Helvipad: A Real-World Dataset for Omnidirectional Stereo Depth Estimation
Mehdi Zayene, Jannik Endres, Albias Havolli, Charles Corbière, Salim Cherkaoui, Alexandre Kontouli, Alexandre Alahi
TL;DR
Helvipad provides a real-world omnidirectional stereo dataset to advance 360° depth estimation, offering pixel-wise labels derived from LiDAR projections and augmented density via depth completion. The authors adapt state-of-the-art stereo models to spherical geometry by incorporating a polar angle input and circular padding, introducing 360-IGEV-Stereo, which achieves superior performance on Helvipad. Comprehensive experiments show improved depth accuracy, boundary consistency, and cross-scene generalization, underscoring the dataset’s value for real-time navigation in indoor and outdoor human environments. The work establishes Helvipad as a robust testbed for developing and evaluating omnidirectional stereo methods and depth-perception pipelines.
Abstract
Despite progress in stereo depth estimation, omnidirectional imaging remains underexplored, mainly due to the lack of appropriate data.
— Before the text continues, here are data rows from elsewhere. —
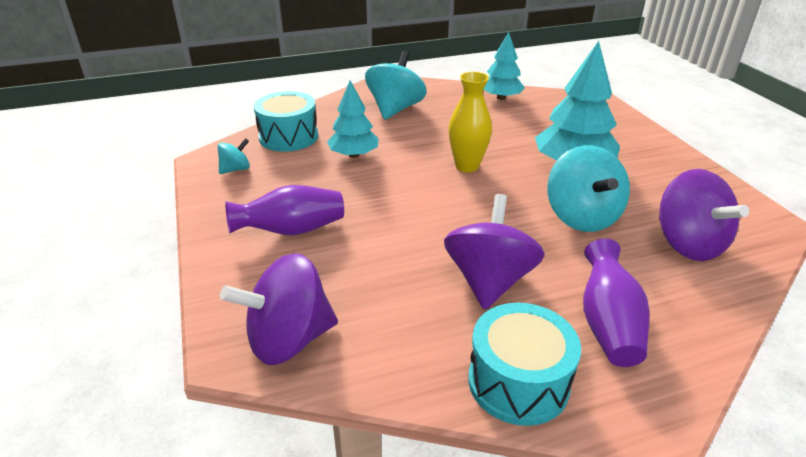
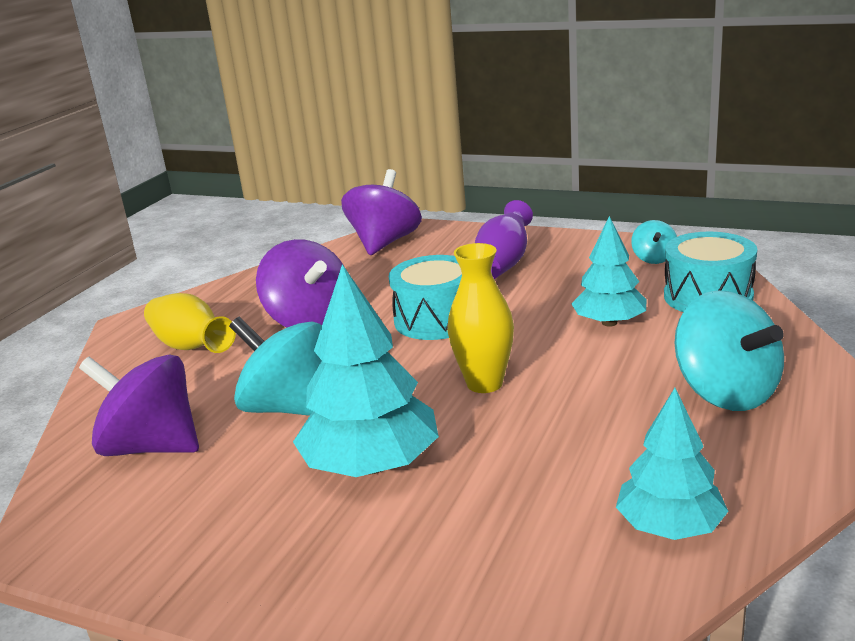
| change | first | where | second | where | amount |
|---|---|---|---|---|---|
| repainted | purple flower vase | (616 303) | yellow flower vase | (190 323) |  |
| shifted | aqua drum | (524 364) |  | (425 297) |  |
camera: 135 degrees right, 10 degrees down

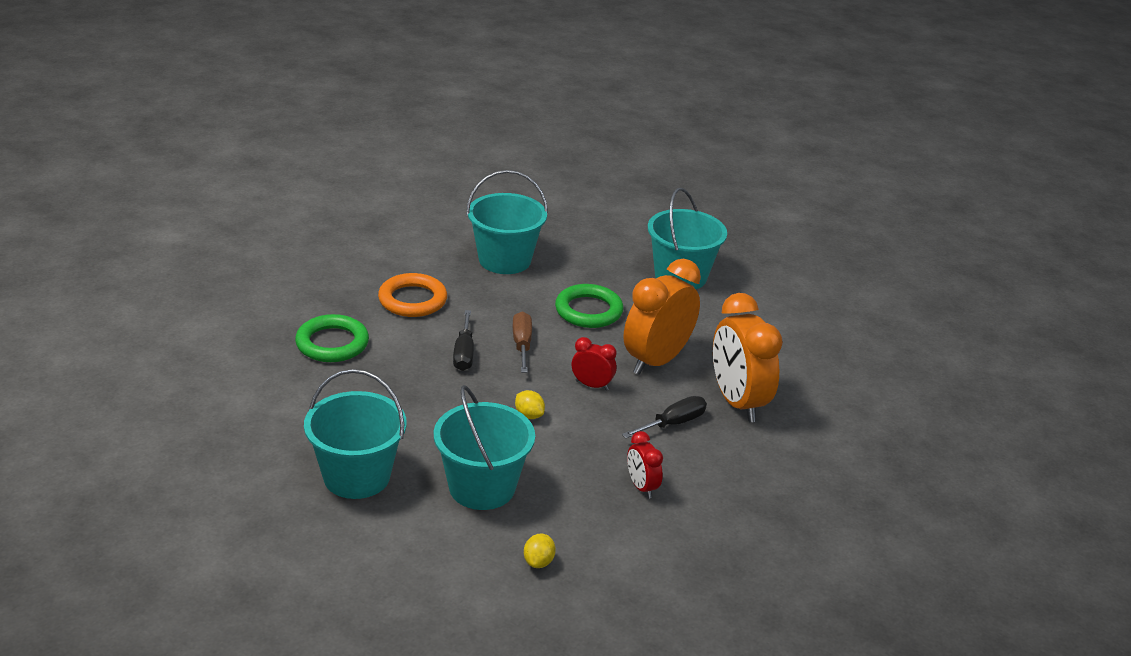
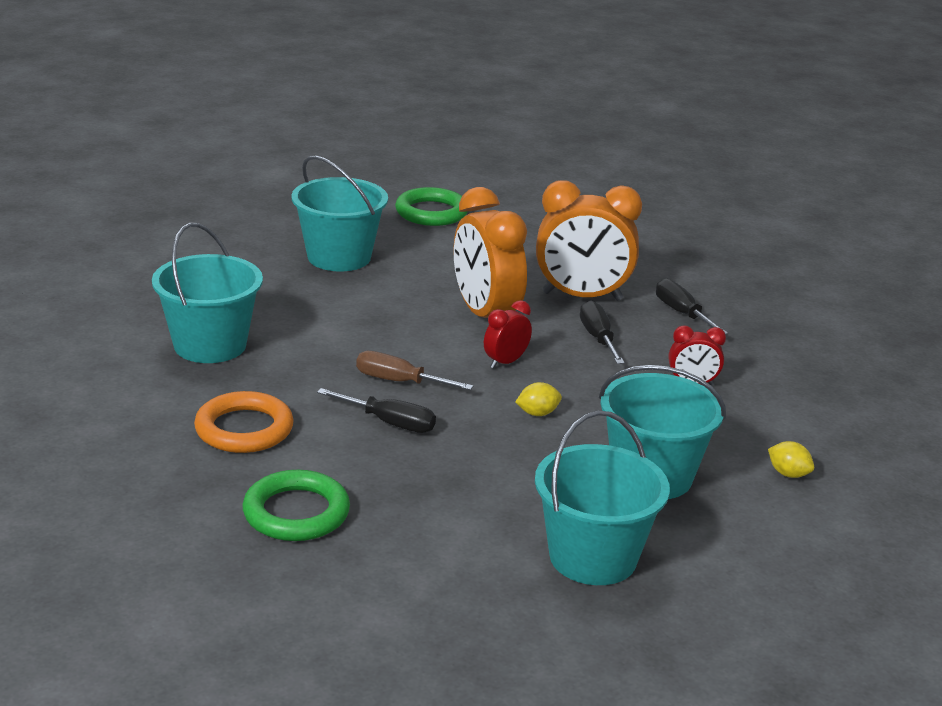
| change | first | where | second | where | amount |
|---|---|---|---|---|---|
| shifted | emerald torus | (589 306) |  | (431 206) |  |
| new |  |  | ebony hand screwdriver | (692 306) |  |
camera: 65 degrees left, 5 degrees down

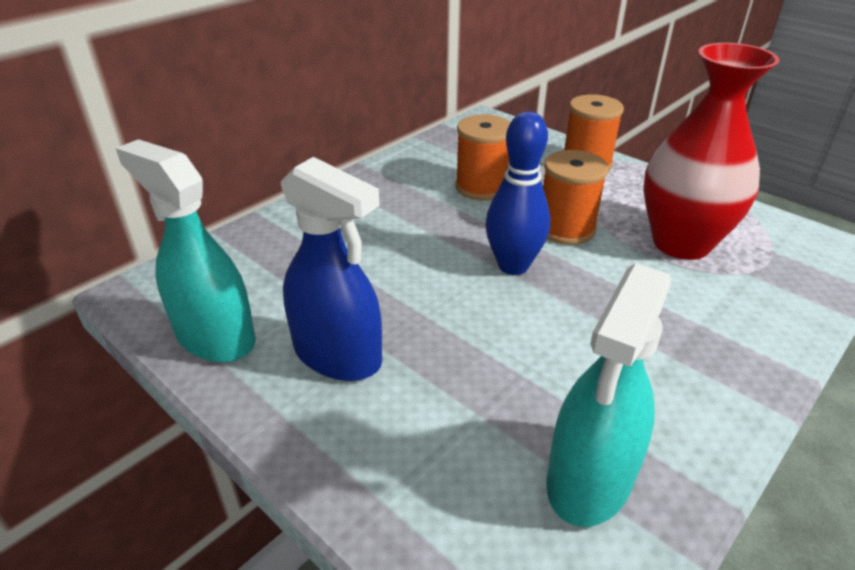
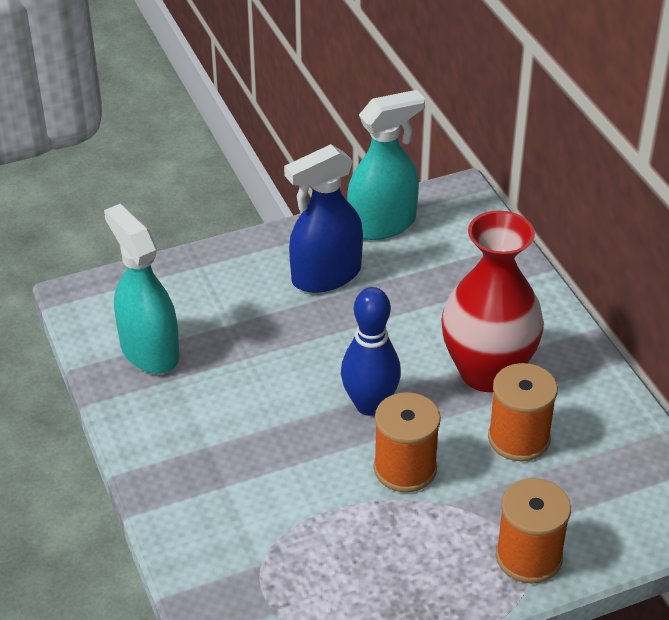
| change | first | where | second | where | amount |
|---|---|---|---|---|---|
| shifted | red flower vase | (711 151) |  | (493 301) |  |
camera: 115 degrees right, 5 degrees up

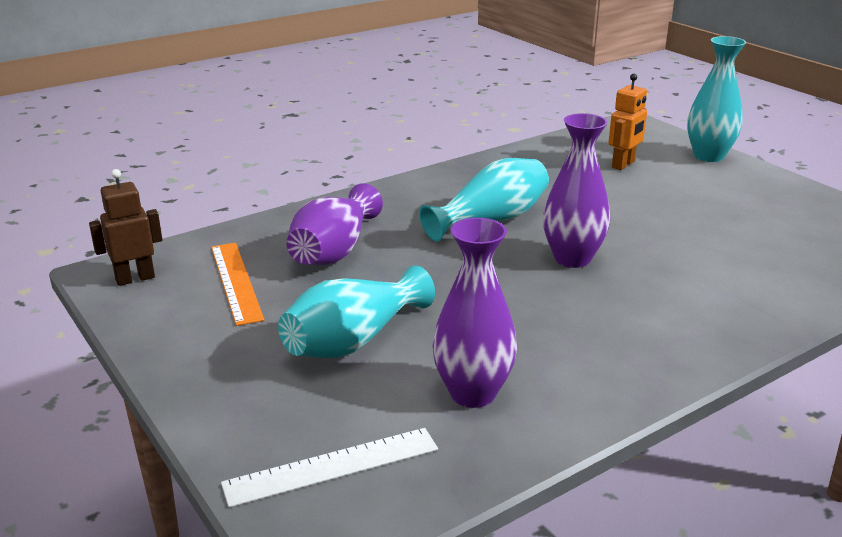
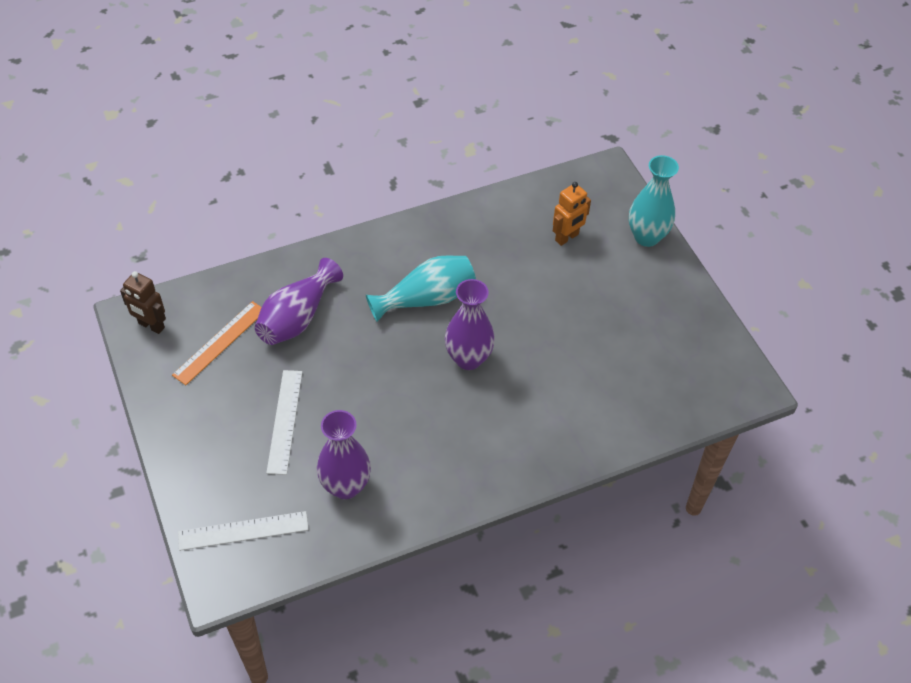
| change | first | where | second | where | amount |
|---|---|---|---|---|---|
| rotated | russet toy robot | (126 227) |  | (143 302) | 135 degrees counterclockwise |
| rotated | orange ruler | (237 284) |  | (217 343) | 45 degrees clockwise |
| swapped | aqua flower vase | (356 311) | snow-white ruler | (284 422) |  |
camera: 10 degrees right, 25 degrees up

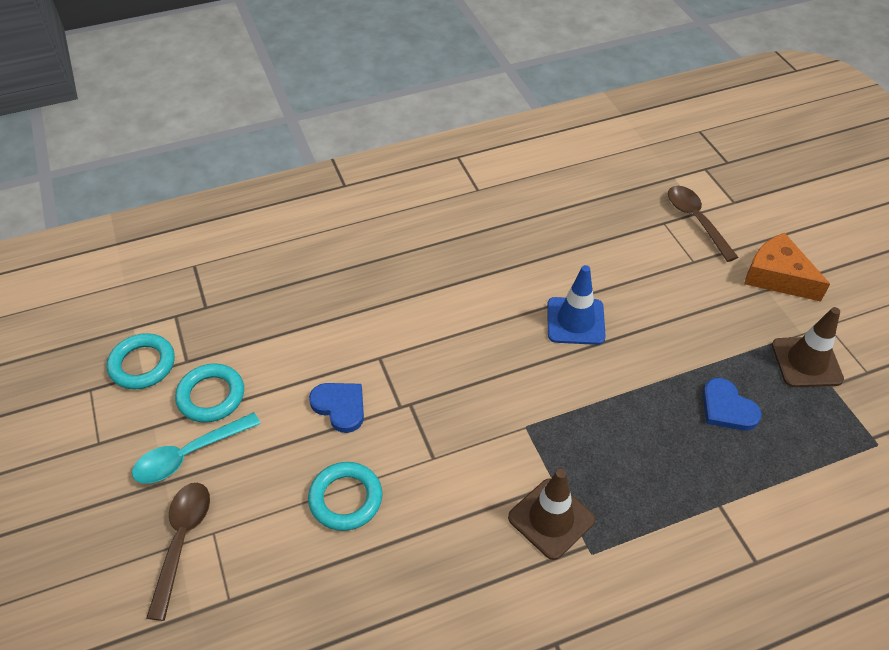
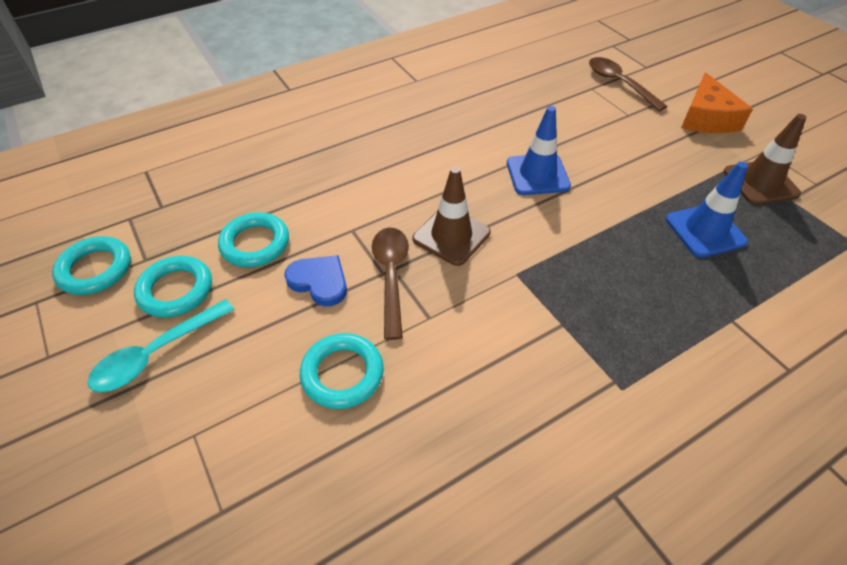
| change | first | where | second | where | amount |
|---|---|---|---|---|---|
| rotated | orange cheese | (787 267) |  | (717 102) | 120 degrees counterclockwise |
| swapped | royal blue heart | (732 404) | royal blue safety cone | (707 210) |  |
| shifted | russet safety cone | (551 514) |  | (452 216) |  |
| shifted | russet spoon | (178 552) |  | (390 283) |  |
| new |  |  | aqua torus | (253 239) |  |
camera: 10 degrees left, 0 degrees up

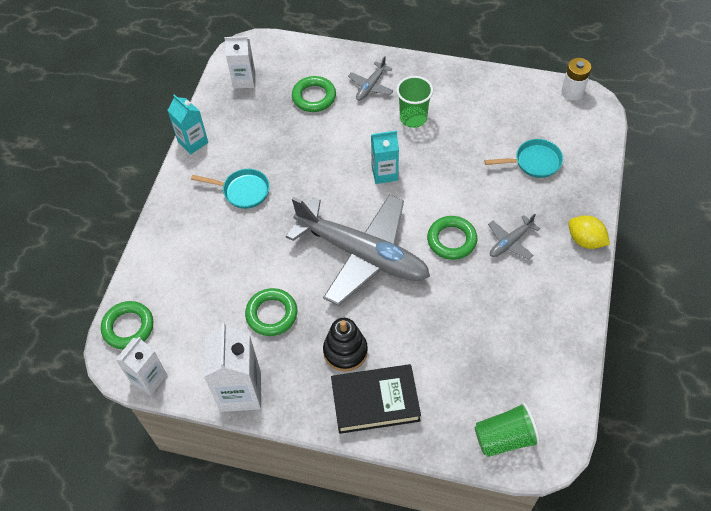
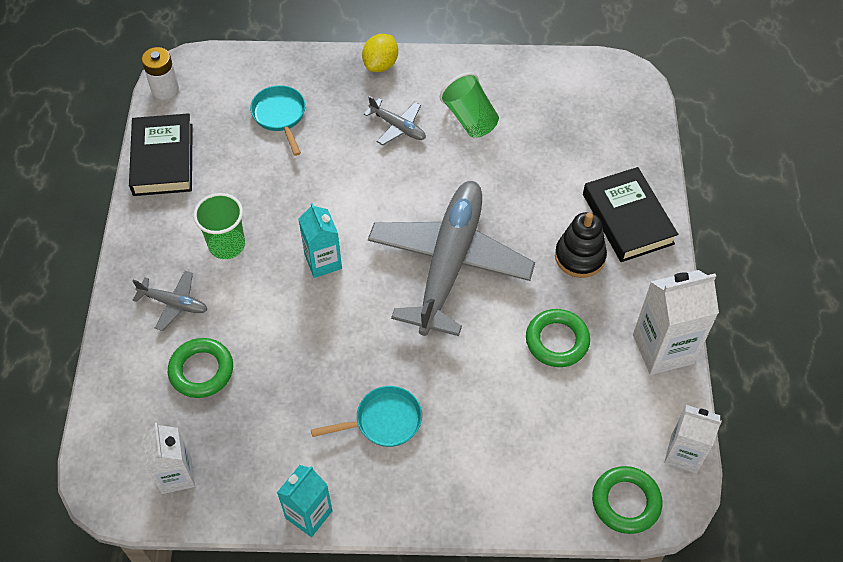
| change | first | where | second | where | amount |
|---|---|---|---|---|---|
| rotated | aqua frying pan | (230 189) |  | (366 416) | 75 degrees clockwise |
| gone | emerald torus | (452 238) |  |  |  |
| shifted | emerald beaker | (507 429) |  | (469 105) |  |
| new |  |  | ebony book | (161 154) |  |
camera: 105 degrees left, 0 degrees up

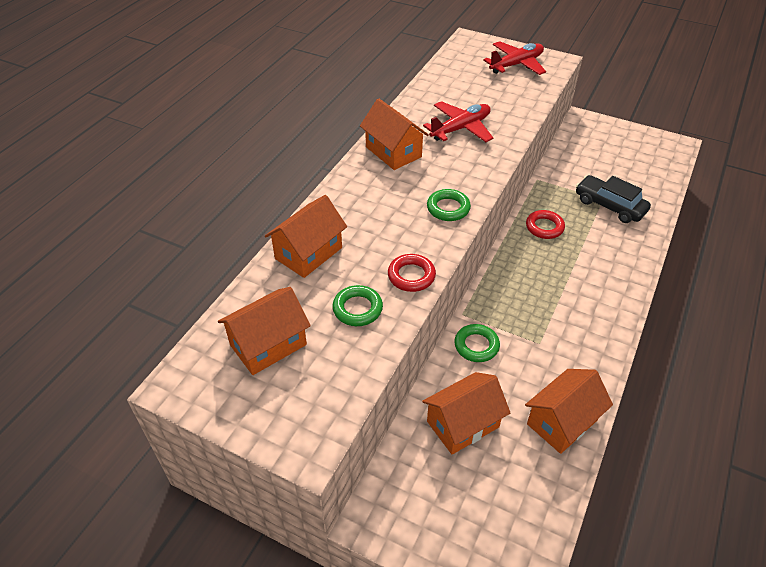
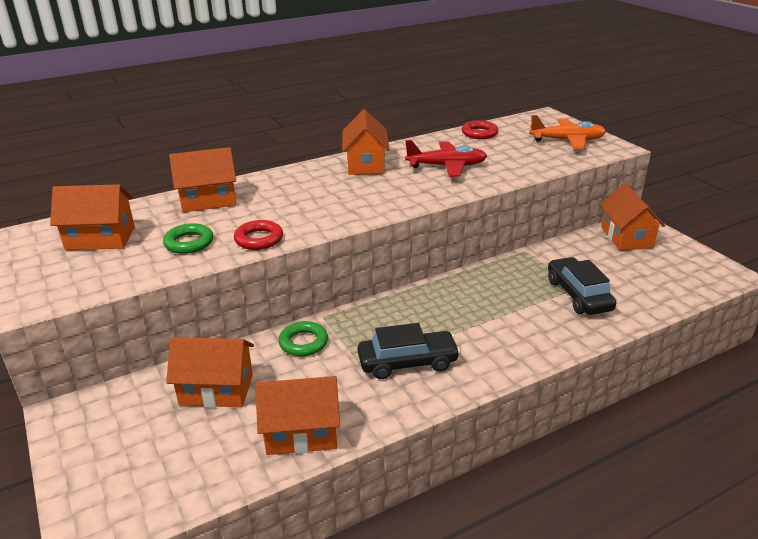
| change | first | where | second | where | amount |
|---|---|---|---|---|---|
| repainted | red plane | (514 58) | orange plane | (567 132) |  |
| gone | emerald torus | (449 205) |  |  |  |
| shifted | red torus | (545 224) |  | (480 129) |  |
| new |  |  | orange toy house | (632 216) |  |
| new |  |  | ebony car | (409 351) |  |
camera: 35 degrees right, 15 degrees down

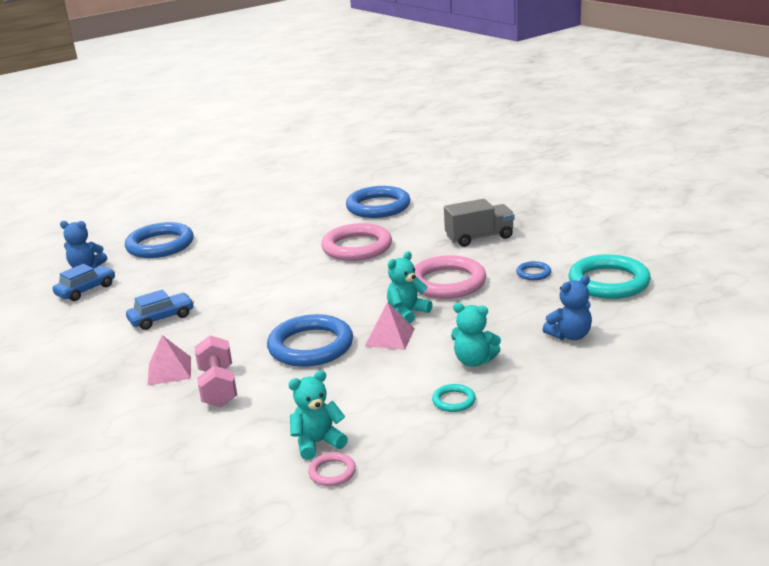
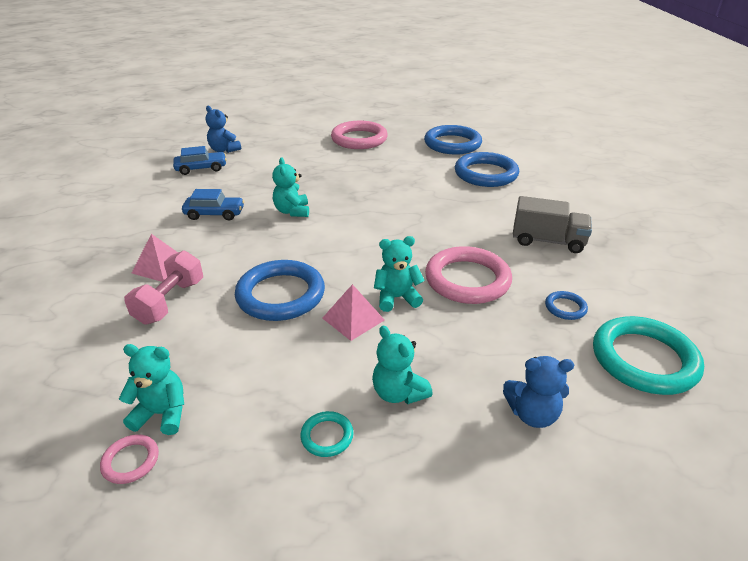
| change | first | where | second | where | amount |
|---|---|---|---|---|---|
| shifted | royal blue torus | (159 240) |  | (453 140) |  |
| shifted | rosy torus | (356 242) |  | (359 135) |  |
| new |  |  | aqua teddy bear | (290 187) |  |
camera: 30 degrees right, 10 degrees up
We introduce Helvipad, a real-world dataset for omnidirectional stereo depth estimation, featuring 40K video frames from video sequences across diverse environments, including crowded indoor and outdoor scenes with various lighting conditions. Collected using two 360° cameras in a top-bottom setup and a LiDAR sensor, the dataset includes accurate depth and disparity labels by projecting 3D point clouds onto equirectangular images. Additionally, we provide an augmented training set with an increased label density by using depth completion. We benchmark leading stereo depth estimation models for both standard and omnidirectional images. The results show that while recent stereo methods perform decently, a challenge persists in accurately estimating depth in omnidirectional imaging. To address this, we introduce necessary adaptations to stereo models, leading to improved performance.